Comment From: jreback
yes
Comment From: bhavybarca
@TomAugspurger @jreback i am a little bit confused to what should i do exactly, i mean should i simply raise a NotImplementedError as said by @jreback ? or should i replace the searchsorted by get_indexer and somehow get a value for even tuples as said is issue example
Comment From: TomAugspurger
If supporting searchsorted
is an option that makes sense. https://github.com/pandas-dev/pandas/issues/14833#issuecomment-276719307 indicates that that can be done using get_indexer
.
Comment From: btel
Since there was no activity since March, I would be interested in working on this issue. It might be nice to implement searchsorted as suggested by @jreback, but the issue I see is that numpy's searchsorted can give the location of an element in a sorted array that would keep the sort order even if the element does not exist. Here is an example:
>>> np.searchsorted([1, 3, 5], [2])
array([1])
From what I understand .get_indexer
will simply return -1 (element not found).

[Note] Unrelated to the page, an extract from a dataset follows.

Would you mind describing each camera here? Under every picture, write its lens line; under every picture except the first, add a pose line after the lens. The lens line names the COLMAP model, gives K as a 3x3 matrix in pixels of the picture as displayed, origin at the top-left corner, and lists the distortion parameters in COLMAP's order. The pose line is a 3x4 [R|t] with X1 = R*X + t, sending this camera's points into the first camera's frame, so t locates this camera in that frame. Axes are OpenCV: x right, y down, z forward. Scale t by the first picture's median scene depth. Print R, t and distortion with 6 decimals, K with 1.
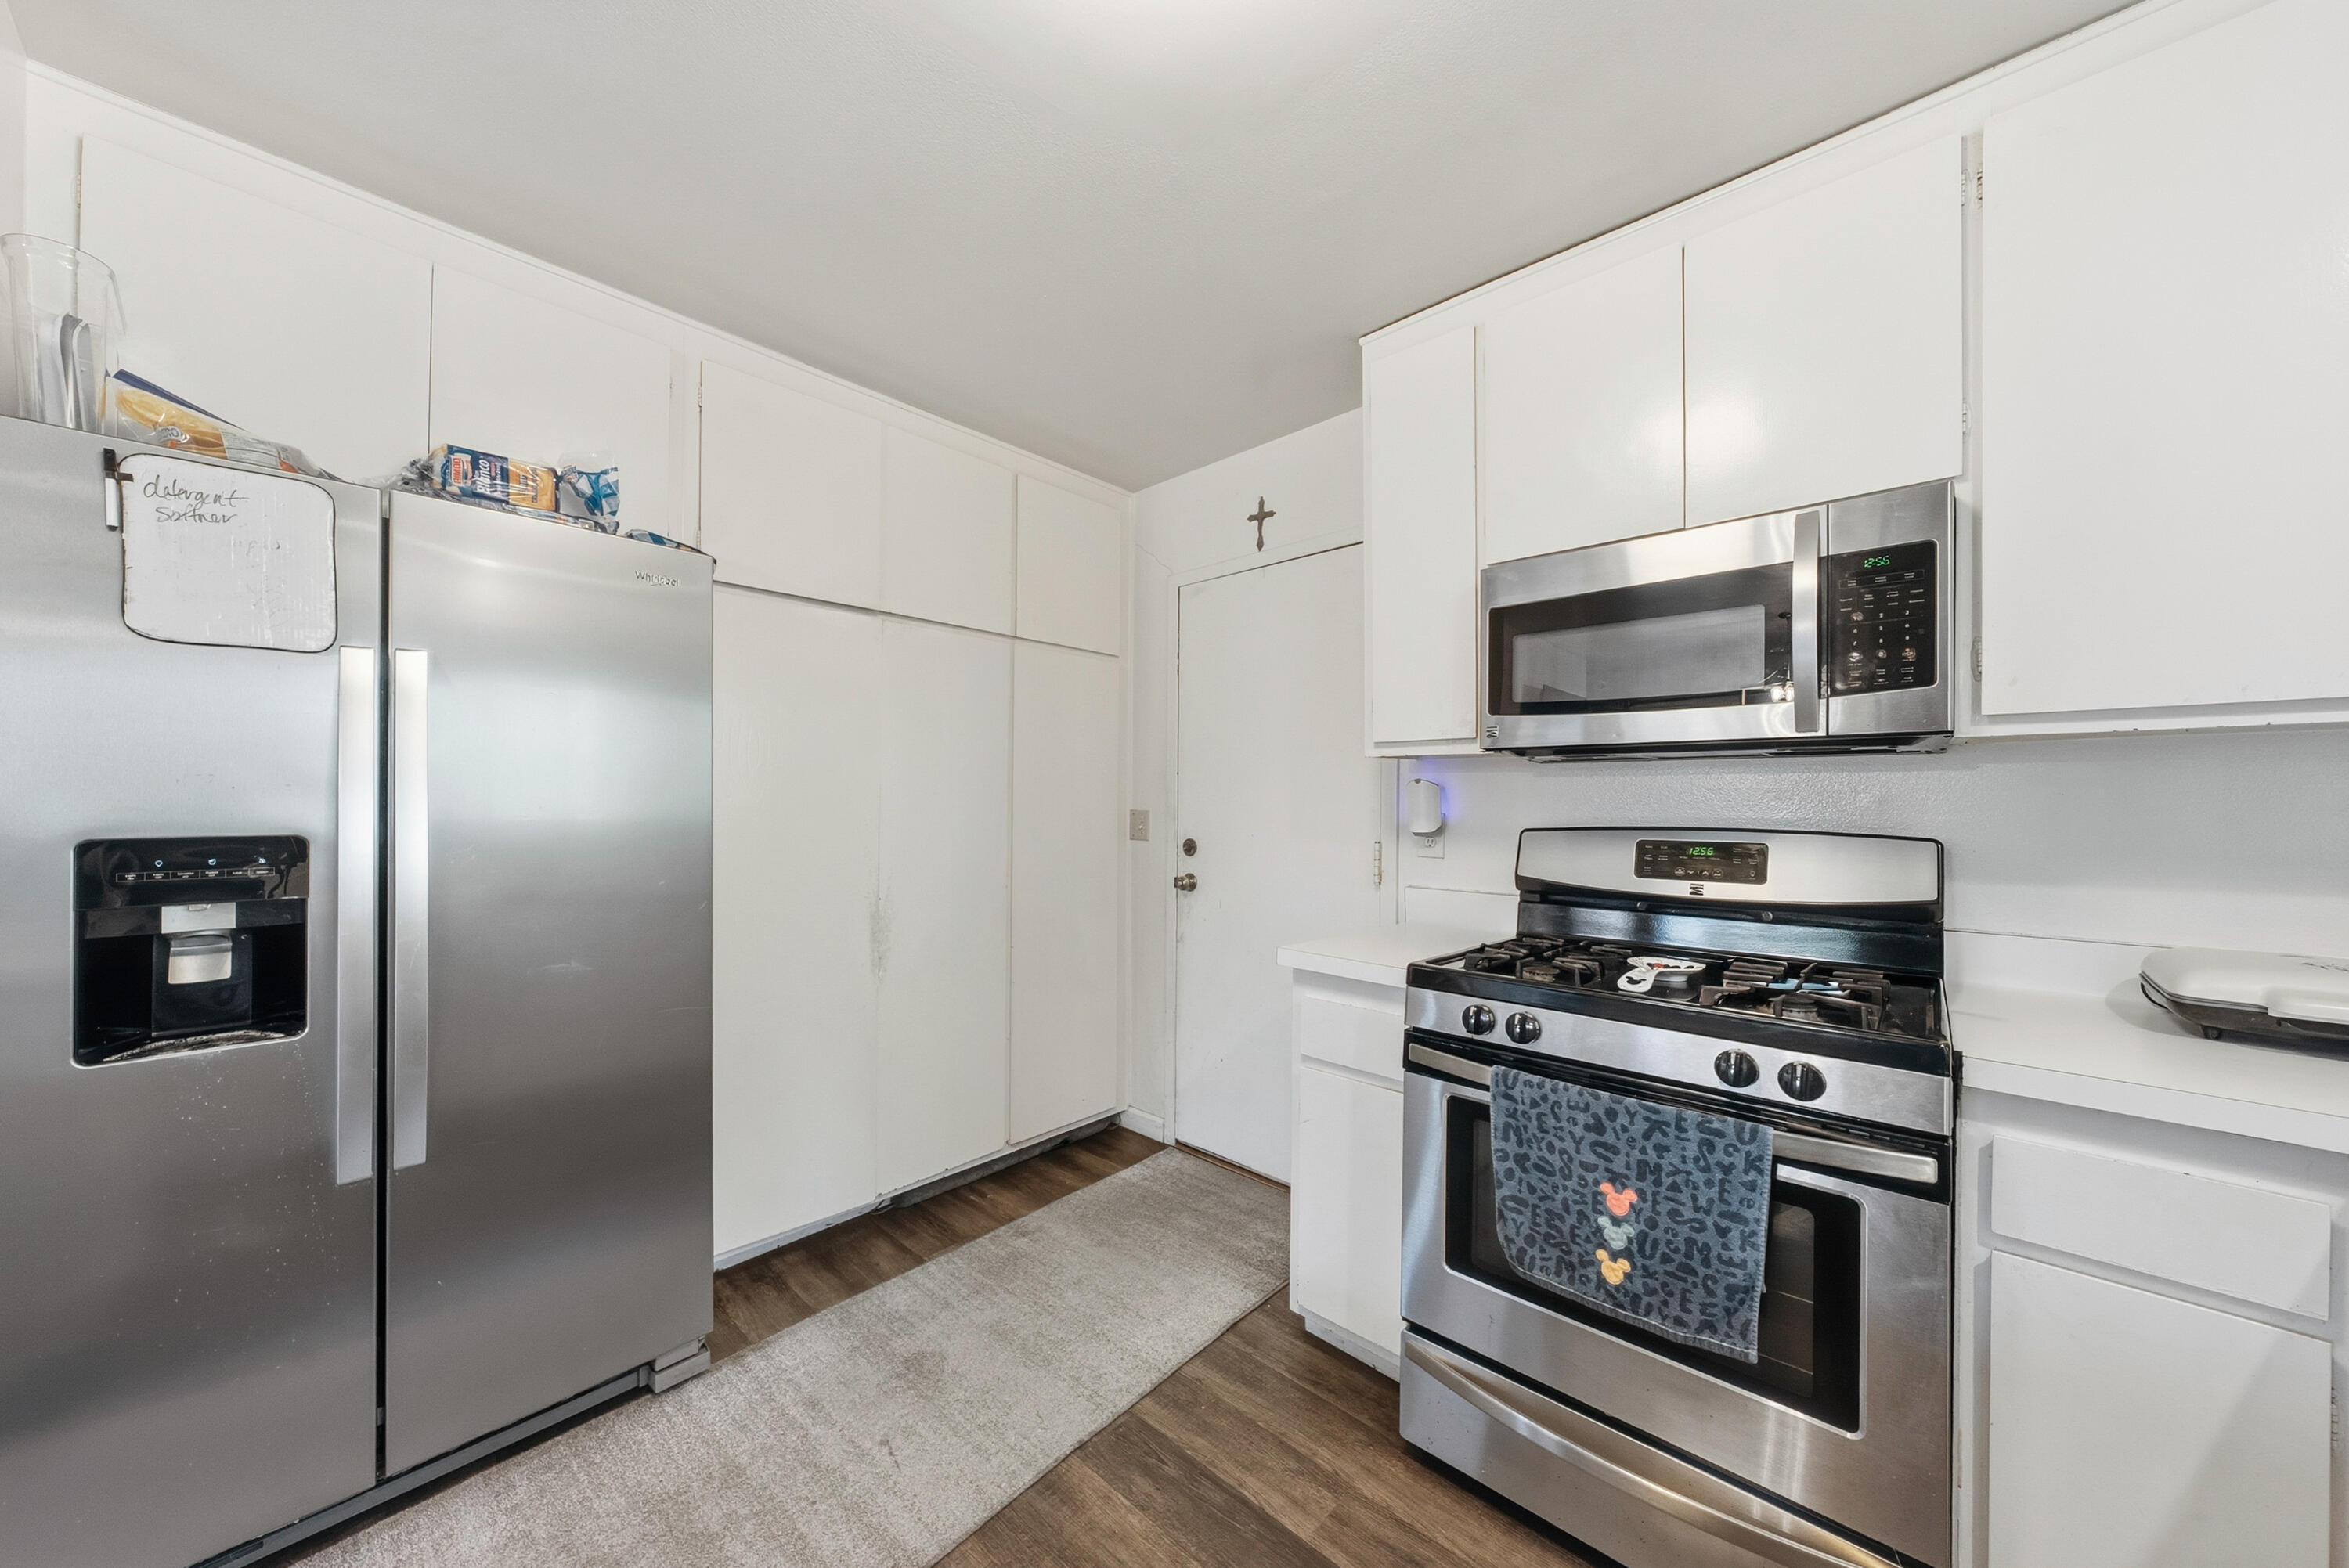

Naive implementation of numpy's behaviour might use bisect
module from Python's standard library for the not-found elements, but it would be rather inefficient.
Interestingly, numpy's searchsorted can also work with tuples if we define an appropriate dtype:
>>> dtype = [("int", 'i8'), ("str", "U1" )]
>>> arr = np.array([(0, 'a'), (0, 'b'), (1, 'c')], dtype=dtype)
>>> arr.searchsorted(np.array([(1, 'a')], dtype=dtype))
array([2])
A possible implementation of searchsorted would then coerce the multiindex to an ndarray with adapted dtype, and use the numpy's builtin searchsorted. What do you think?
Comment From: jreback
so this might be easier now as the implementation of MI was recently refactored to directly keep the underlying codes in the cython table
Comment From: SaturnFromTitan
take
Comment From: Condielj
take
Comment From: GSAUC3
Hi, is anyone still working on this, or may I take it up? if the answer is NO, i.e. no one is working on this, then i have a couple of question:
btel suggested in https://github.com/pandas-dev/pandas/issues/14833#issuecomment-430431631
This can be one way to handle it. but it assumes the input array to be of 2-dimensional. Should the input array be restricted to 2 dimensional ? May i go ahead with this implementation, or should i just simple raise NotImplementedError ?
Comment From: GSAUC3
take
Comment From: GSAUC3
@jreback hi, I am relatively new to open source, and i saw there was no activity on this, since march 2022, so i thought of taking this issue up. I see that @mroeschke has removed this from contributions welcome. I am not entirely sure what exactly it means. Does that mean no contributions will be accepted? Apologies if this is a silly doubt, and thanks for your guidance in advance.